A lot has happened in the intervening year, however: Sharon won support for the pullout in the Knesset and in his Cabinet; Palestinian Authority President Yasser Arafat, reviled by the United States and Israel, died, and Mahmoud Abbas, a relative moderate, was elected in his place; and President Bush was re-elected and is vigorously pursuing a Pax Americana in the Middle East in his second term.

Then there was the FBI investigation that came to light last August, targeting two former AIPAC employees for allegedly receiving classified Pentagon information and relaying it to Israel. The investigation has permeated the conference, with Kohr and AIPAC president Bernice Manocherian underscoring their cooperation with law enforcement.

“AIPAC is a public community trust,” Kohr said. “I therefore pledge to you that I will take the steps necessary to ensure that every employee of AIPAC — now and in the future — conducts themselves in a manner of which you can be proud, using policies and procedures that provide transparency, accountability and maintain our effectiveness.”

AIPAC spokesmen would not elaborate on those procedures.

The investigation didn’t deter members of the Bush administration and Congress from offering AIPAC their traditional show of support.

“Judging by how many students I see in the audience today, I know that AIPAC’s future is clearly going to be bright,” U.S. Secretary of State Condoleezza Rice said to thunderous applause at the beginning of her speech Monday.

Kohr’s speech marked an end to behind-the-scenes tussling in recent weeks between AIPAC and the White House over $200 million in U.S. assistance to the Palestinians after Israel’s withdrawal.

The Bush administration wanted the assistance to go directly to the Palestinian Authority. AIPAC lobbied Congress hard to include tough oversight provisions that effectively would keep all of the money out of P.A. hands, based on past P.A. corruption and ties to terrorism.

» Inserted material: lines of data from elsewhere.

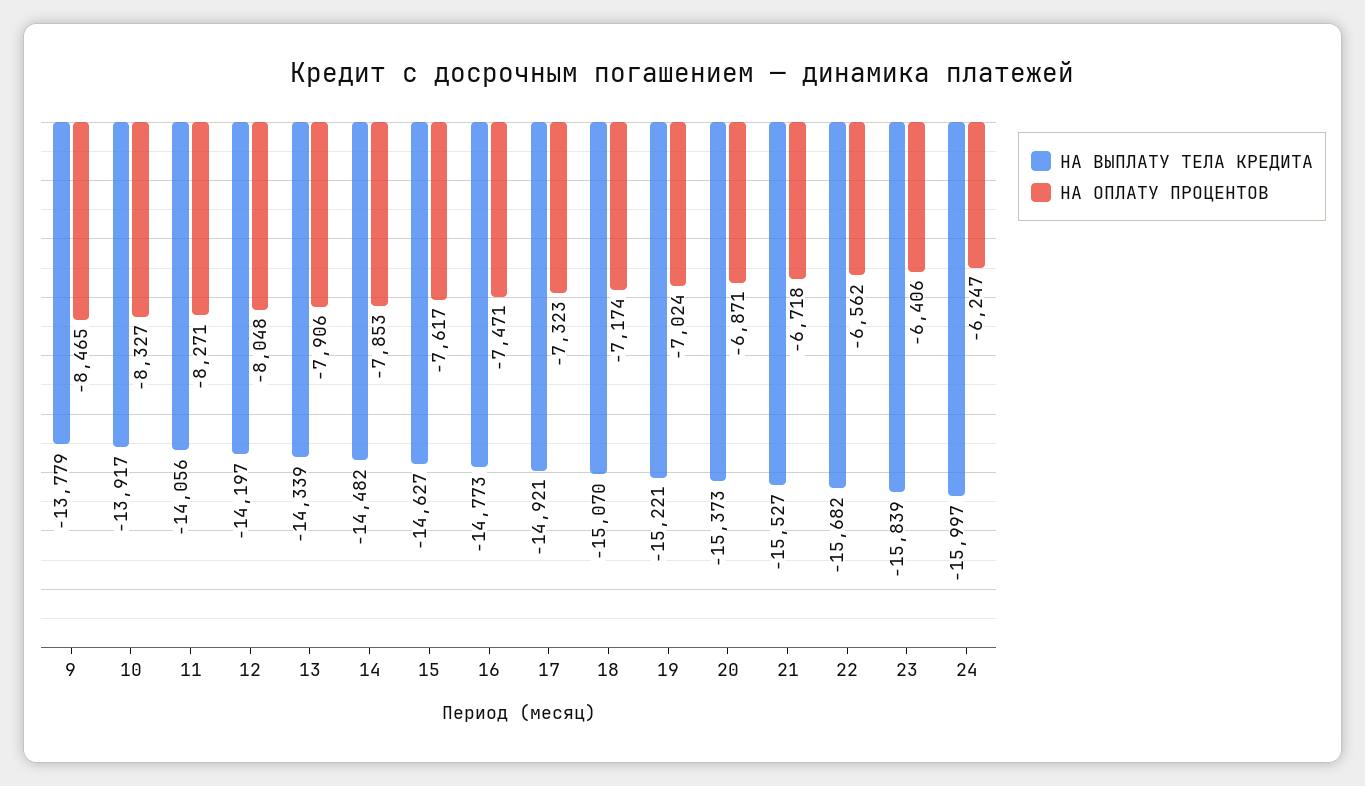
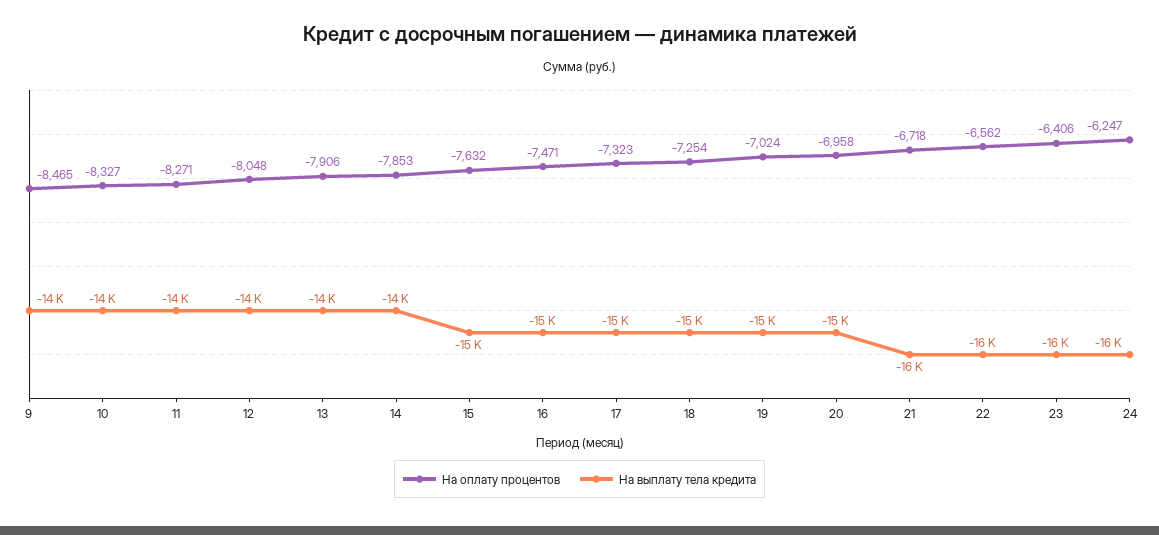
  {
    "НА ВЫПЛАТУ ТЕЛА КРЕДИТА": {
      "9": -13779,
      "10": -13917,
      "11": -14056,
      "12": -14197,
      "13": -14339,
      "14": -14482,
      "15": -14627,
      "16": -14773,
      "17": -14921,
      "18": -15070,
      "19": -15221,
      "20": -15373,
      "21": -15527,
      "22": -15682,
      "23": -15839,
      "24": -15997
    },
    "НА ОПЛАТУ ПРОЦЕНТОВ": {
      "9": -8465,
      "10": -8327,
      "11": -8271,
      "12": -8048,
      "13": -7906,
      "14": -7853,
-     "15": -7617,
+     "15": -7632,
      "16": -7471,
      "17": -7323,
-     "18": -7174,
+     "18": -7254,
      "19": -7024,
-     "20": -6871,
+     "20": -6958,
      "21": -6718,
      "22": -6562,
      "23": -6406,
      "24": -6247
    }
  }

In the end, Congress stopped short of mandating the oversight provisions, allowing Bush some flexibility in how he spends the money.

Rice made it clear in her speech that the Bush administration was determined to support Abbas, a man whom, until recently, AIPAC seemed to trust even less than Israel’s government did. Bush and Abbas were to meet Thursday at the White House.

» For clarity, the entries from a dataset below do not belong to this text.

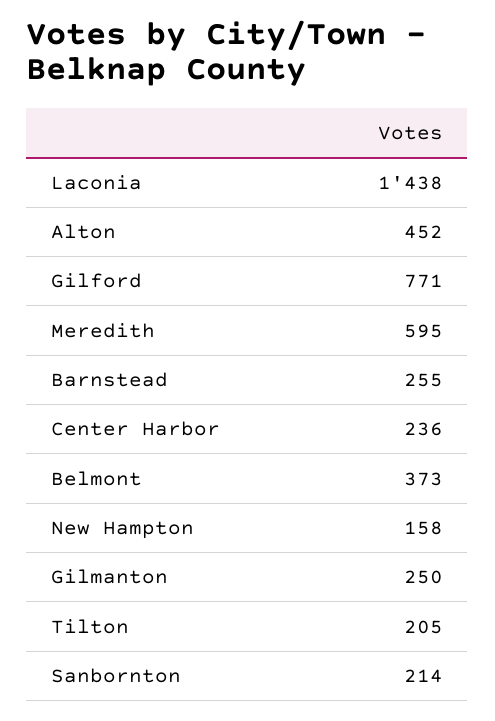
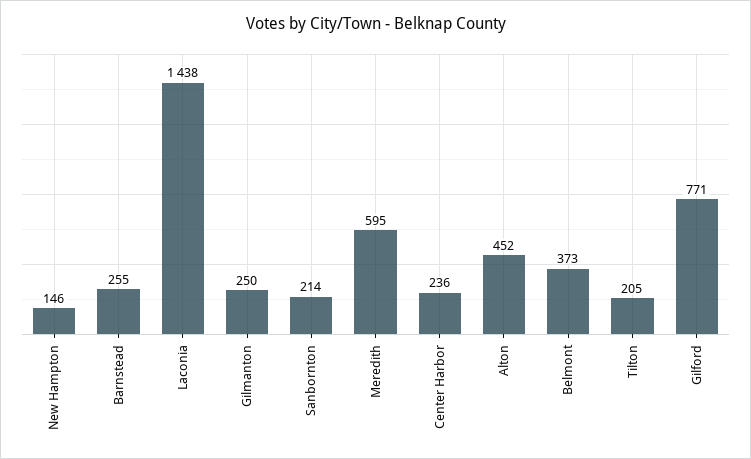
  {
    "Laconia": 1438,
    "Alton": 452,
    "Gilford": 771,
    "Meredith": 595,
    "Barnstead": 255,
    "Center Harbor": 236,
    "Belmont": 373,
-   "New Hampton": 158,
+   "New Hampton": 146,
    "Gilmanton": 250,
    "Tilton": 205,
    "Sanbornton": 214
  }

“President Abbas is committed to both freedom and security, and President Bush has offered his hand in friendship, just as he promised he would,” Rice said. “In three days, when they meet together here in Washington, they will build a relationship that is one that is based on the good faith that only democratic leaders can bring.”

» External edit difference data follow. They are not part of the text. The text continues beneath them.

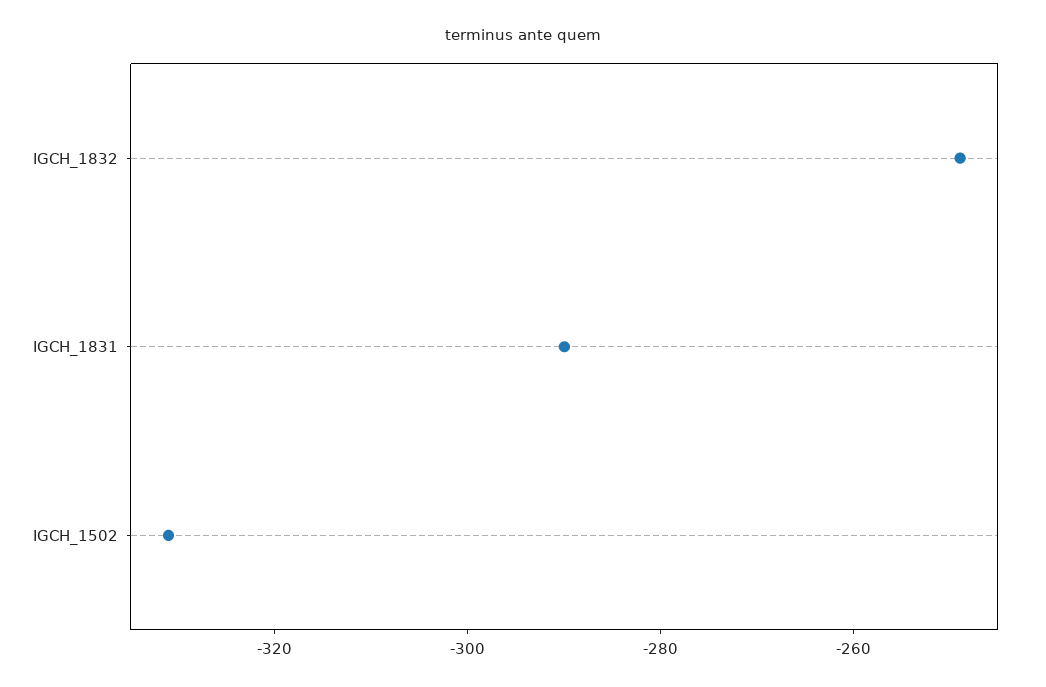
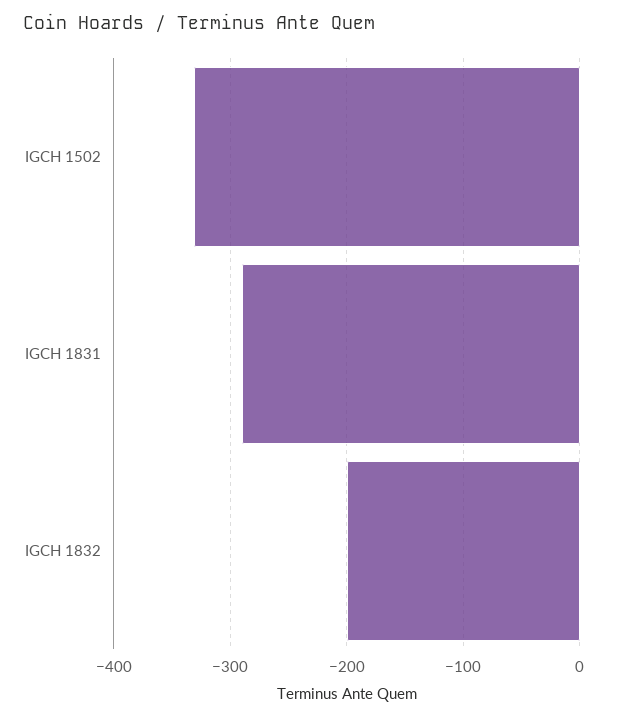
  {
-   "IGCH_1832": -250,
+   "IGCH_1832": -200,
    "IGCH_1831": -290,
    "IGCH_1502": -330
  }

In its opening video montage, AIPAC acknowledged the ambivalence many of its delegates must have felt over the Gaza withdrawal. Wrenching video footage showed settlers weeping as they contemplated leaving their homes. Both sides of the story were thoroughly and fairly presented.

But in the end, there was never any doubt about where AIPAC stood. The Israelis appearing in the video, and then live on the AIPAC stage, included a husband and wife who had made up their mind that the possibility of peace was worth the price of leaving Gaza. A mother and daughter who had bitterly resented their evacuation from the Sinai settlement of Yamit in 1982, but who now acknowledged the peace with Egypt that it brought, spoke as well.

More stunningly, the video, touting the “reduction in friction” that disengagement would bring, featured footage of Israeli troops lording it over Palestinians at a roadblock. The few seconds of footage were unprecedented from Israel’s foremost defender.

Significant as well was the conference’s first keynote speaker, Tsipi Livni, one of the strongest advocates of withdrawal in Sharon’s Likud Party.

“As a Jewish and democratic state, we have no choice but to give up some of the Land of Israel,” she said. “This is an understanding of the vast majority of Israelis.”